*** Opening of The records ***

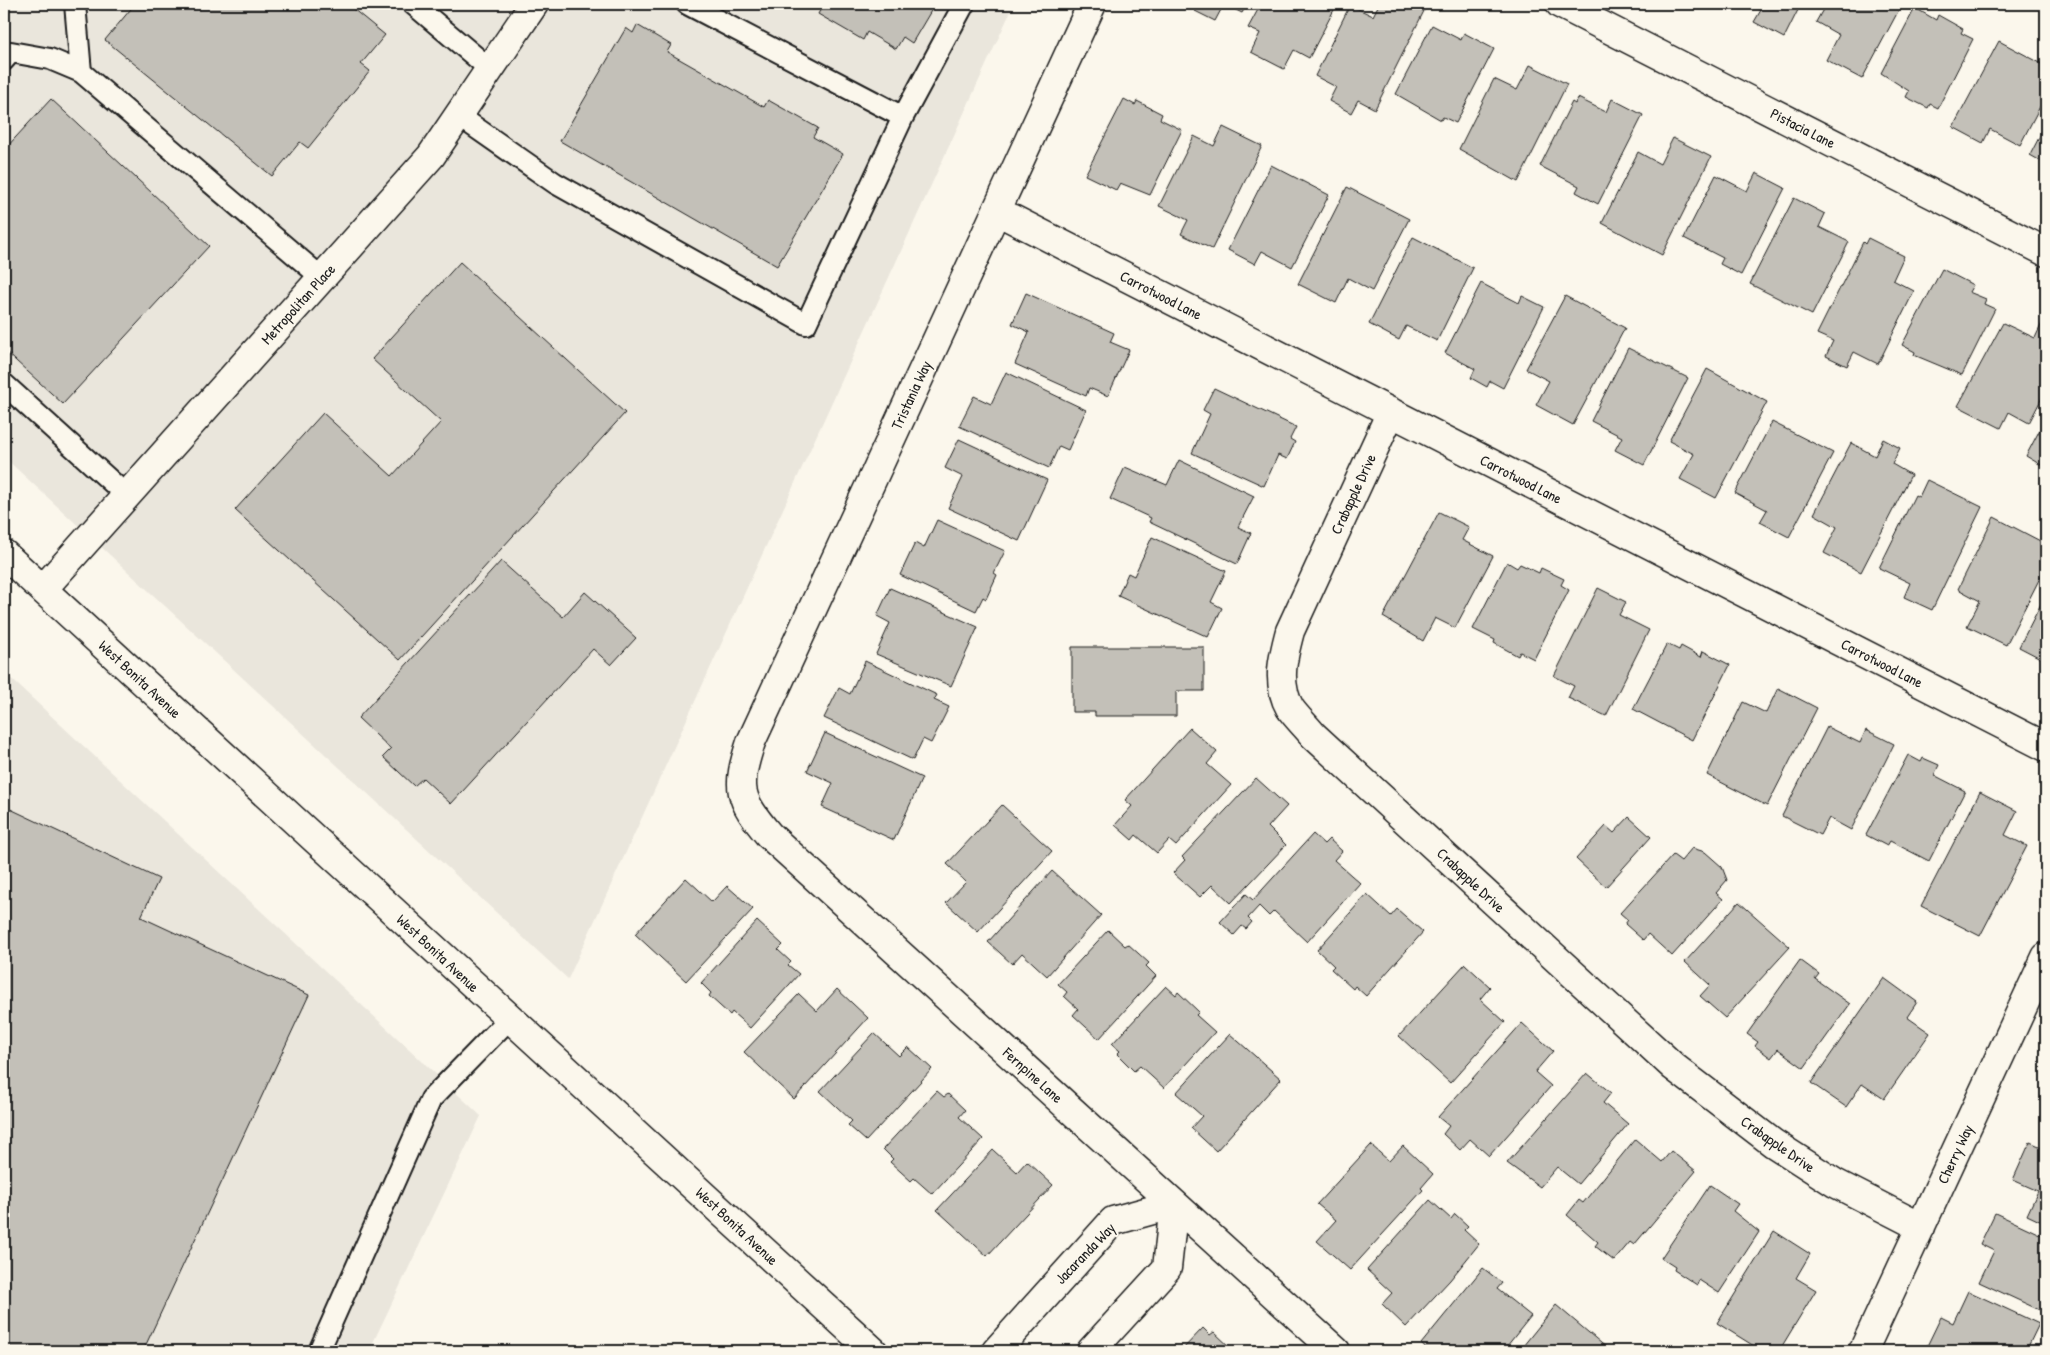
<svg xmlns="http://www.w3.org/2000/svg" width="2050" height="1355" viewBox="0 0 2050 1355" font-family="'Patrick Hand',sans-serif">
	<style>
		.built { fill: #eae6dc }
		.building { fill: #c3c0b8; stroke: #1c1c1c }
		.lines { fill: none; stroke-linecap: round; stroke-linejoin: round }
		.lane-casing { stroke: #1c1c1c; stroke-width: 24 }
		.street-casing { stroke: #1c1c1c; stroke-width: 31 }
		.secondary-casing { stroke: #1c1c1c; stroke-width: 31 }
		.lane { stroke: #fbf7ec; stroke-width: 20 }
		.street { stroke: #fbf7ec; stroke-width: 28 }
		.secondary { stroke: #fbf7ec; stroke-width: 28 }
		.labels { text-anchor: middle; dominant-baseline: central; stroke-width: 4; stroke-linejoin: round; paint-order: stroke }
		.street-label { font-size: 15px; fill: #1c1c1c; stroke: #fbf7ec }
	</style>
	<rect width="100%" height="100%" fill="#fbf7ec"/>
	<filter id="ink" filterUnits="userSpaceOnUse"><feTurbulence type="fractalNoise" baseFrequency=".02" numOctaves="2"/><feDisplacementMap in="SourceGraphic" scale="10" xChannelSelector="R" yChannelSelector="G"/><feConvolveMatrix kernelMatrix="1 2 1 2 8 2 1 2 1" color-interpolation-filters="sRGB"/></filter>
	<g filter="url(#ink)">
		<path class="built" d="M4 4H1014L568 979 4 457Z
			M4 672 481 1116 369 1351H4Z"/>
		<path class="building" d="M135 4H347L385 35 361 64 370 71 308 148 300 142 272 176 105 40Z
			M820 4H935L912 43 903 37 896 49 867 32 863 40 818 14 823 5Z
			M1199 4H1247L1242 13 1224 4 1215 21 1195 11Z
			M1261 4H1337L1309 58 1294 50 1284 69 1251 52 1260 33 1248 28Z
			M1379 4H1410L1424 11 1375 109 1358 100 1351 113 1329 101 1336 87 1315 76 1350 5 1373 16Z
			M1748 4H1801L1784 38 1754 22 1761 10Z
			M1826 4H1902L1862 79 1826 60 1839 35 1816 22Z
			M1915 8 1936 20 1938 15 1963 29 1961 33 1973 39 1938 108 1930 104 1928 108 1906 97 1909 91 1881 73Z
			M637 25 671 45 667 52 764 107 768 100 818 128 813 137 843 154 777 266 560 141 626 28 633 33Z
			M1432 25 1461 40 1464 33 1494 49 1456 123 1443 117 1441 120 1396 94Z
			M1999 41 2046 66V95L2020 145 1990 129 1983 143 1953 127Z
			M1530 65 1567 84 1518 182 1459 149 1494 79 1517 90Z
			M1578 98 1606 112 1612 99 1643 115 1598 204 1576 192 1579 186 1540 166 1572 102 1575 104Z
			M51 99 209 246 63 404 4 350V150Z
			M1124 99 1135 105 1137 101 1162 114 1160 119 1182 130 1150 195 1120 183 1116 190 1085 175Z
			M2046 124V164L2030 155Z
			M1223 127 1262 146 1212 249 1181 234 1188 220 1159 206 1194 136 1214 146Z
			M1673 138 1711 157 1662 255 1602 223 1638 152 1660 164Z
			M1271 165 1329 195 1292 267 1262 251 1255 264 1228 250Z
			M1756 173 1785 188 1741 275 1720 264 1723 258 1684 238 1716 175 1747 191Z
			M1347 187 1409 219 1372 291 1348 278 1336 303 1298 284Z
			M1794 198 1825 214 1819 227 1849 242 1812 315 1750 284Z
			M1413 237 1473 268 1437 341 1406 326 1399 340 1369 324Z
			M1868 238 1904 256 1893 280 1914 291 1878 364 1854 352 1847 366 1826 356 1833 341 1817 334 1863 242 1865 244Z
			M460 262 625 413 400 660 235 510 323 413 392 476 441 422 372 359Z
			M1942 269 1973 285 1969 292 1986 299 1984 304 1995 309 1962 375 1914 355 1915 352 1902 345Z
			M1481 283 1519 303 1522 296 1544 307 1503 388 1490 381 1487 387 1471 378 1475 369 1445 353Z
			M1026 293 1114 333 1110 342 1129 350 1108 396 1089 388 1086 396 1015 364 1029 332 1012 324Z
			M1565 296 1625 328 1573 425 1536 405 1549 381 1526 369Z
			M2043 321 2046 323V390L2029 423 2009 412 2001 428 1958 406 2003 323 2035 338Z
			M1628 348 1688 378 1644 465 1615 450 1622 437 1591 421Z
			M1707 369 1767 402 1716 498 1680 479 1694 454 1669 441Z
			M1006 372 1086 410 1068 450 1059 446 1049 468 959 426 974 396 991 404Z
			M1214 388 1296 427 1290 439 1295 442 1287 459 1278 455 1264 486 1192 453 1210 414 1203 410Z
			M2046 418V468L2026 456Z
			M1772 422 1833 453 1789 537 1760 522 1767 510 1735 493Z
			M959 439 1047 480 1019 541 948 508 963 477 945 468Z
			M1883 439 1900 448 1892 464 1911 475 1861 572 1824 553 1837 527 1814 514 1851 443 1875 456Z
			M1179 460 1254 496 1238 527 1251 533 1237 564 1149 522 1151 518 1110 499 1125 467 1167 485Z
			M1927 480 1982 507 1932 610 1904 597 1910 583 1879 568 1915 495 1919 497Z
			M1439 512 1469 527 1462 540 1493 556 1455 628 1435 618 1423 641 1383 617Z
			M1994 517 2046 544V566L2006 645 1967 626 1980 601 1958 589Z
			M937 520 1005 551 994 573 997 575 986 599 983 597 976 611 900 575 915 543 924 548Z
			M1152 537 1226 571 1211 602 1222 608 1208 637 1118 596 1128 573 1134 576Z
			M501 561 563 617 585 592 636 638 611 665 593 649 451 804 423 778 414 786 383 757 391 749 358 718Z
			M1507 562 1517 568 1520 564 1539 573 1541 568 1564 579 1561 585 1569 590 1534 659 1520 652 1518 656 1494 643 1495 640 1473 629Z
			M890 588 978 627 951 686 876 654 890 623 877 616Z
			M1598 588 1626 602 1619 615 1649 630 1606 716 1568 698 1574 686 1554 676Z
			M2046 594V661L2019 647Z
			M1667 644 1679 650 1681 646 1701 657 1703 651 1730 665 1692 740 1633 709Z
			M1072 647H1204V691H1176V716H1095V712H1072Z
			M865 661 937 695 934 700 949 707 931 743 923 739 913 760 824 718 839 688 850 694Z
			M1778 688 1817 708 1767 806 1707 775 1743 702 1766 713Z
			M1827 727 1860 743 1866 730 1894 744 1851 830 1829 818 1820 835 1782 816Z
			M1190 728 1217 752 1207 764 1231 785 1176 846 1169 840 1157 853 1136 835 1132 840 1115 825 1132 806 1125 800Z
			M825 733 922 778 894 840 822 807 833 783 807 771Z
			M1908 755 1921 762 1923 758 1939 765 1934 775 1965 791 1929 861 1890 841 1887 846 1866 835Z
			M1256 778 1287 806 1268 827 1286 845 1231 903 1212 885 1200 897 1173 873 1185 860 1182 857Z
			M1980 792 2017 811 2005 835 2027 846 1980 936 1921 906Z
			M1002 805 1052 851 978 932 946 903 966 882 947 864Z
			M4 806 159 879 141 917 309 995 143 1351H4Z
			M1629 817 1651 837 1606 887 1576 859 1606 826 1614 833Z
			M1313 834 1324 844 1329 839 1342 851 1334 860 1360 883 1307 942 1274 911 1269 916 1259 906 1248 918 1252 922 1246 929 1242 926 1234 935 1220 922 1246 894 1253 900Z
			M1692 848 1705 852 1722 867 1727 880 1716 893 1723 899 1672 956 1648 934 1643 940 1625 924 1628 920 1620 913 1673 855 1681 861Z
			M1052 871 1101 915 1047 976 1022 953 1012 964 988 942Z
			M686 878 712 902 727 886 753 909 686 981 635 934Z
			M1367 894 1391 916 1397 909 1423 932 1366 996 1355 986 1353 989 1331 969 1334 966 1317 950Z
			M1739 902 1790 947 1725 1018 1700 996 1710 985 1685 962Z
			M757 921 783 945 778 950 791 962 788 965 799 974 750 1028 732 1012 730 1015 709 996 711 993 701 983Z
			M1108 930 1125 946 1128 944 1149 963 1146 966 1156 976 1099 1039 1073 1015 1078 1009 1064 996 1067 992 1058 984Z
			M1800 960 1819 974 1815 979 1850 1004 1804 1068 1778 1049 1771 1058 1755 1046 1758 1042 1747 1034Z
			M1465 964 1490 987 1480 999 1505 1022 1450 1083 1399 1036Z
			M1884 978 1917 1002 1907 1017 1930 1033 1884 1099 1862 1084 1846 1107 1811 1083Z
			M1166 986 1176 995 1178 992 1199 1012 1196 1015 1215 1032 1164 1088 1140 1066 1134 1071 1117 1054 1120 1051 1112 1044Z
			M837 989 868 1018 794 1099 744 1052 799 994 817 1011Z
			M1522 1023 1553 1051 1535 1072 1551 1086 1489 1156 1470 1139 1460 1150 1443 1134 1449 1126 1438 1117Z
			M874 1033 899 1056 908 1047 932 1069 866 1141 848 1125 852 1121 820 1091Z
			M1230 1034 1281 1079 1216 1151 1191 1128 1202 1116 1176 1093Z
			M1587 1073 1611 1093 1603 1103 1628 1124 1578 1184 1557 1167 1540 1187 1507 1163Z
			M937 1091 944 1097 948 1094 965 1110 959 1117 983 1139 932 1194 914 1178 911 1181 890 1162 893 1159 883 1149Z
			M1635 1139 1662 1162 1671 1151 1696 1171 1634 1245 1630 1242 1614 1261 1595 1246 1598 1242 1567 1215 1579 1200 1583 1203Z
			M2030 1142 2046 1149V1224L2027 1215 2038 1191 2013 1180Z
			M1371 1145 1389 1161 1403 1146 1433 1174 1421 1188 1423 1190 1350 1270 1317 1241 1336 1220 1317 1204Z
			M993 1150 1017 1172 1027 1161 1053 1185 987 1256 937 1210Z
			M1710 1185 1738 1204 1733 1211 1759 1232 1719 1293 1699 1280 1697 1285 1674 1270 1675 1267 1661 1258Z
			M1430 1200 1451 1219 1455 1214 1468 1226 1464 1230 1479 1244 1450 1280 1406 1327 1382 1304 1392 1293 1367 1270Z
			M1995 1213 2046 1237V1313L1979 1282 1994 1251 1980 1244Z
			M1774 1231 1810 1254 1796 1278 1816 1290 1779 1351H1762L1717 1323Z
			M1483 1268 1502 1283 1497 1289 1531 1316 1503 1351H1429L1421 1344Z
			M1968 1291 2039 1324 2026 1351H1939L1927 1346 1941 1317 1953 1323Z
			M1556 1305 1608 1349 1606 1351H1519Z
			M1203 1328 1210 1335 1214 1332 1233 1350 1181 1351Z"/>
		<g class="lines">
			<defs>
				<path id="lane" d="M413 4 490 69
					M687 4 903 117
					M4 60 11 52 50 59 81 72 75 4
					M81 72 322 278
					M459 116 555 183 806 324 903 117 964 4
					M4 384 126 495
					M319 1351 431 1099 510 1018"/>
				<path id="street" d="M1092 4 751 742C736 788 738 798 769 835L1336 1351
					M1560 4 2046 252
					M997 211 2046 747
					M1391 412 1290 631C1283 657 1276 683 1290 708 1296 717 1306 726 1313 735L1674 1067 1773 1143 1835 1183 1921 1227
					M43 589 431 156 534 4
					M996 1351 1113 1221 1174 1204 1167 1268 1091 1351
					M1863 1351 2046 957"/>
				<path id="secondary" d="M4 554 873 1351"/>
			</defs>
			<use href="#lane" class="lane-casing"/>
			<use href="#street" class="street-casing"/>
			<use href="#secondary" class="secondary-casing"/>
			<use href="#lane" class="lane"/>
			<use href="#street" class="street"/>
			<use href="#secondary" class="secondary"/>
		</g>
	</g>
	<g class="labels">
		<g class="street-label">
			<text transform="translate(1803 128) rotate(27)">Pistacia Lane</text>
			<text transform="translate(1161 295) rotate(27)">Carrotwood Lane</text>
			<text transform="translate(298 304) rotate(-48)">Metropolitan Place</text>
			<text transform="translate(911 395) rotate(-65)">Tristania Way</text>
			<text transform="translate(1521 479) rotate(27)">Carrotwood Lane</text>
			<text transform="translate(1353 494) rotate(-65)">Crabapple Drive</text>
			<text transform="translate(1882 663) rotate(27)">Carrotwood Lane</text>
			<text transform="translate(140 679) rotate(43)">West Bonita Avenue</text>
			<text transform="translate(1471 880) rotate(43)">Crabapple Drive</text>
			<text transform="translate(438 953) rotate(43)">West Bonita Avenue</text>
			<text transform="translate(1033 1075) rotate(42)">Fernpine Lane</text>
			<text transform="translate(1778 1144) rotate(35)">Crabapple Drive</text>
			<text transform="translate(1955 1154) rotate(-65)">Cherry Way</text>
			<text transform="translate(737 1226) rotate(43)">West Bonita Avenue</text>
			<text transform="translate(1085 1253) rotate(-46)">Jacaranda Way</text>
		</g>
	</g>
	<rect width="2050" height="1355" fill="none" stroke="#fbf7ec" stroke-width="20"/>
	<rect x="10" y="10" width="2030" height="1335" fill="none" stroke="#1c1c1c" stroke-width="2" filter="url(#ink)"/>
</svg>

*** Close of The records ***

What to produce:
Copy out each line of the listing where the string "lines" appears.

Answer box:
		.lines { fill: none; stroke-linecap: round; stroke-linejoin: round }
		<g class="lines">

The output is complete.